Tuesday, June 20, 2017

Brown water, black water state AGs blend their 'expertise'

The Attorney General of West Virginia, where coal companies have been known to pollute the drinking water, has linked up with our own Brad Schimel, the corporately-obeisant Attorney General of Wisconsin, where contaminating, industrial-scale animal feeding operations have been turning the drinking water brown.
Kewaunee County, WI feedlot runoff
A marriage made in heaven?

Here's the goal of the partnership, reports the Capital Times, and let me be the first to say, "I won't drink to that."

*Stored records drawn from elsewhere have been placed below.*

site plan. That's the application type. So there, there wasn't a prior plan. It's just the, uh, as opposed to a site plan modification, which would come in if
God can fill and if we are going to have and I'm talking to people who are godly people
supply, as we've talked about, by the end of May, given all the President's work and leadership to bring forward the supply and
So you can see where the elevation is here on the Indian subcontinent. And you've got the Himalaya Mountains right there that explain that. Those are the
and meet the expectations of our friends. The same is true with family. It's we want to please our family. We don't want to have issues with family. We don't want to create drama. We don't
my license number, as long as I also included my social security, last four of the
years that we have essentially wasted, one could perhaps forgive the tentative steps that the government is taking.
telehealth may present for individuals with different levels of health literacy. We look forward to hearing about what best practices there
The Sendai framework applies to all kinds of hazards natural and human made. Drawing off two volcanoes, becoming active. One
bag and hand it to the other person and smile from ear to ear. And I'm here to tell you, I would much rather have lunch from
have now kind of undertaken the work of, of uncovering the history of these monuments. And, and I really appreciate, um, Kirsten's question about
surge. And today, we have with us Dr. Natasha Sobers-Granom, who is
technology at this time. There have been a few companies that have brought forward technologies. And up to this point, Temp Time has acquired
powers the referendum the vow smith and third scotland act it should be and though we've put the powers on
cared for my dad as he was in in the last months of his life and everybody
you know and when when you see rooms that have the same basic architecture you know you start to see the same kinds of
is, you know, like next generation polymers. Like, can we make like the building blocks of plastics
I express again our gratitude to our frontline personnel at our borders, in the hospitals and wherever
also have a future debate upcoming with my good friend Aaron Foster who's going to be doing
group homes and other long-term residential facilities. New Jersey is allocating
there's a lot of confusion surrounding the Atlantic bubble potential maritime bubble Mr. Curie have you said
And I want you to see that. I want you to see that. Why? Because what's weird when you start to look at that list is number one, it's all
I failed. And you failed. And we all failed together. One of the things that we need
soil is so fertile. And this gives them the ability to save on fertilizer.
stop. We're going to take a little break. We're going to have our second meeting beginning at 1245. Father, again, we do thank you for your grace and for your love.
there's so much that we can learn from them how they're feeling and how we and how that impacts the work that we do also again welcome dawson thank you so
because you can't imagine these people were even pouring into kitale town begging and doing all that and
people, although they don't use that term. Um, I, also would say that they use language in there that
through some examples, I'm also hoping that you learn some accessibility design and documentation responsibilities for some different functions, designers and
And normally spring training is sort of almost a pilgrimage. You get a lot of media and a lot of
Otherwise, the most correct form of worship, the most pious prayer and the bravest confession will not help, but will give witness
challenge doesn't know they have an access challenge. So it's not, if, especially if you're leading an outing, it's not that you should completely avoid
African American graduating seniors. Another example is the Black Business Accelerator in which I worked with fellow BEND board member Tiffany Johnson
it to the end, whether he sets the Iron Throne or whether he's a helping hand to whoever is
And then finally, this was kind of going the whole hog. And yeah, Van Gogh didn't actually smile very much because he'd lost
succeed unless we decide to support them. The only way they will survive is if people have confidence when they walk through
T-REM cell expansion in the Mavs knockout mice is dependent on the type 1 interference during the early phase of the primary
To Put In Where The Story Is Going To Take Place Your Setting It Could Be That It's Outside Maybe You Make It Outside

Wisconsin Attorney General Brad Schimel is partnering with West Virginia Attorney General Patrick Morrissey in an effort to push back against federal environmental regulations they say infringe on states' authority.
Schimel and Morrissey led a group of 20 states that sent a letter this week to U.S. Environmental Protection Agency administrator Scott Pruitt seeking changes and clarifications to the EPA's "waters of the U.S." rule, implemented under then-President Barack Obama's administration and currently under review...
 One bit of information about where Schimel's heart lies:
Attorney General Brad Schimel is trying to send a closely watched case involving the expansion of a large dairy farm to appeals judges in conservative Waukesha County — and keep the case away from judges in liberal Dane County.
More, here:
WI ignores lessons of self-inflicted MI water crises.
...file under 'with governing comes responsibility.'
5 Michigan Officials Charged With Involuntary Manslaughter in Connection With Flint Water Crisis
I'm not saying there is perfect equivalency between what happened in Flint and what is going in Wisconsin's Kewaunee County, for example, where the state has not moved aggressively against known, long-standing drinking water contamination - - 
Complete DNR fail: Massive fecal pollution in Kewaunee County wells
 - - and where lax pollution inspections and enforcement has been organized against by citizens and advocates, and documented:
State audit finds DNR ignoring own rules on water pollution

- - but the Michigan tragedy with multiple victims which will linger for years is certainly a lesson in personal responsibility, smart policy-making - - unlike Wisconsin's laws blatantly-tilted towards factory farming - - and the consequences, logical or unintended, of public policy failure.
And quietly shipping Kewaunee residents bottled water as the 2018 election looms, and after years of inaction while government kept expanding the big feedlot operations while reducing inspections and pollution enforcement, speaks volumes.